The mag has always been about fans. It has never really been about players. We tried. Once we interviewed Tony Cottee and it was extremely dull. So dull that Cottee’s team-mate Matt Jackson took the piss, sticking his head around the corner during the interview and shouting “What’s your favourite colour?” and other such witticisms. This only served to cement our view that professional footballers have absolutely nothing in common with fans, so why pretend otherwise? We’re fairly certain that none of them has ever read it, either. It’s hard to imagine James Beattie with a copy secreted into the Max Power that he apparently reads in the changing room and laughing out loud at a list of “Five Favourite Serial Killers” or “101 Grange Hill Moments”.
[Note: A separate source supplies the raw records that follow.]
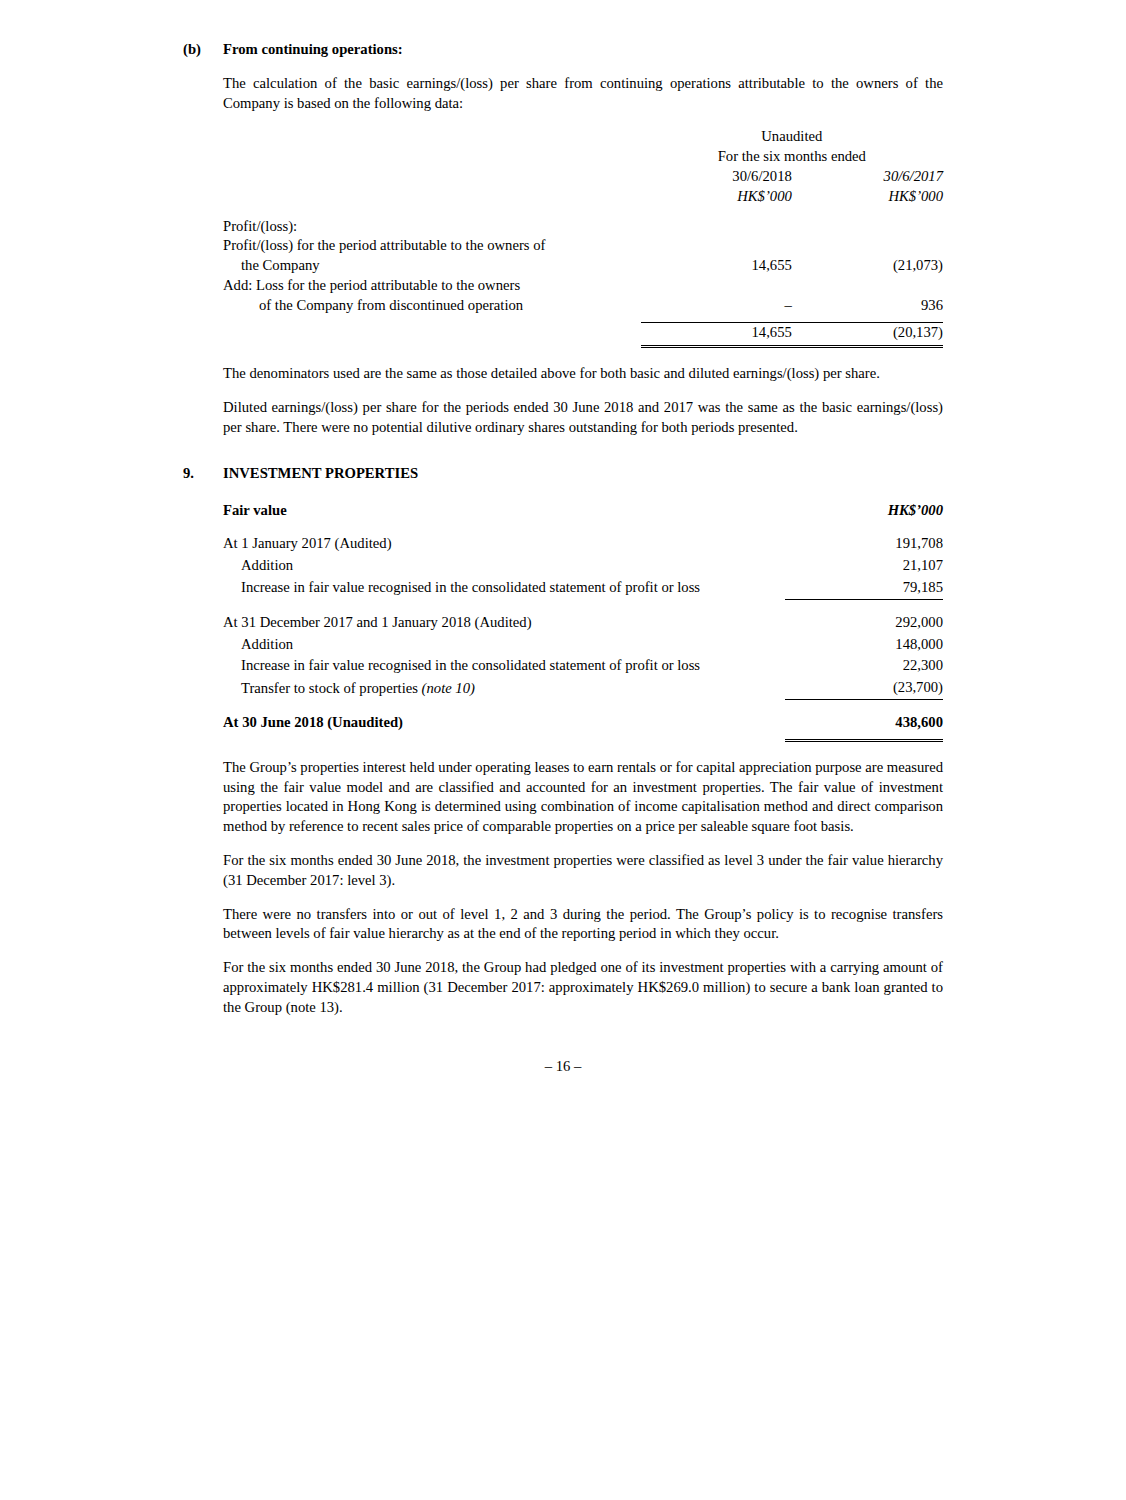(b)
From continuing operations:
The calculation of the basic earnings/(loss) per share from continuing operations attributable to the owners of the Company is based on the following data:
| | Unaudited |
| | For the six months ended |
| | 30/6/2018 | 30/6/2017 |
| | HK$’000 | HK$’000 |
| Profit/(loss): | | |
| Profit/(loss) for the period attributable to the owners of | | |
| the Company | 14,655 | (21,073) |
| Add: Loss for the period attributable to the owners | | |
| of the Company from discontinued operation | – | 936 |
| | 14,655 | (20,137) |
The denominators used are the same as those detailed above for both basic and diluted earnings/(loss) per share.
Diluted earnings/(loss) per share for the periods ended 30 June 2018 and 2017 was the same as the basic earnings/(loss) per share. There were no potential dilutive ordinary shares outstanding for both periods presented.
9.
INVESTMENT PROPERTIES
| Fair value | HK$’000 |
| At 1 January 2017 (Audited) | 191,708 |
| Addition | 21,107 |
| Increase in fair value recognised in the consolidated statement of profit or loss | 79,185 |
| At 31 December 2017 and 1 January 2018 (Audited) | 292,000 |
| Addition | 148,000 |
| Increase in fair value recognised in the consolidated statement of profit or loss | 22,300 |
| Transfer to stock of properties (note 10) | (23,700) |
| At 30 June 2018 (Unaudited) | 438,600 |
The Group’s properties interest held under operating leases to earn rentals or for capital appreciation purpose are measured using the fair value model and are classified and accounted for an investment properties. The fair value of investment properties located in Hong Kong is determined using combination of income capitalisation method and direct comparison method by reference to recent sales price of comparable properties on a price per saleable square foot basis.
For the six months ended 30 June 2018, the investment properties were classified as level 3 under the fair value hierarchy (31 December 2017: level 3).
There were no transfers into or out of level 1, 2 and 3 during the period. The Group’s policy is to recognise transfers between levels of fair value hierarchy as at the end of the reporting period in which they occur.
For the six months ended 30 June 2018, the Group had pledged one of its investment properties with a carrying amount of approximately HK$281.4 million (31 December 2017: approximately HK$269.0 million) to secure a bank loan granted to the Group (note 13).
– 16 –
The club have largely ignored us, although we did hear one fantastic story of a marketing manager throwing an issue across his office in disgust and forbidding his teenage son to read it. We prefer it that way, really: they do their thing and we do ours. Whenever they have been in touch it has rarely been for anything good – they did threaten to sue us at one point very early on. As have Liverpool FC, a leading city councillor and a local DJ whose name we still can’t print without his permission. In fact he liked us so much he sued us twice.
We’ve been really lucky down the years in that we’ve consistently had people get in touch with superb offerings. A lot of readers will probably point out a cartoon that used to grace the middle pages, called “Laugh Along With the Loveable Reds”, as the most memorable thing we’ve printed. But we keep getting new stuff that makes us laugh.
The website started about six years ago and has complemented rather than detracted from the magazine. For a start, the site’s ability to reach a much broader audience has brought WSAG to people who weren’t aware of it before. There are certain similarities between the online and paper-based manifestations of WSAG – after all, most of the people who use the message board probably buy the magazine, too – but there are also marked differences. The immediacy of the internet allows people to discuss the latest events almost as they happen. So, for instance, while we’ve never had match reports in WSAG, we have them on the site. On the other hand, longer, more thoughtful or analytical pieces often don’t come over that well online, so there are probably more of those in the mag, as well as more of the nostalgic pieces, too.
The advent of the internet has been a positive thing. On a broader note, though, it’s just a shame that the internet, with all its potential for inspiring creativity and debate, often seems like nothing more than a haven for cranks and weirdos. Football sites suffer very badly from this – when people had to go to the effort of writing a letter out by hand and putting a stamp on an envelope it filtered out a lot of the more tiresome loons.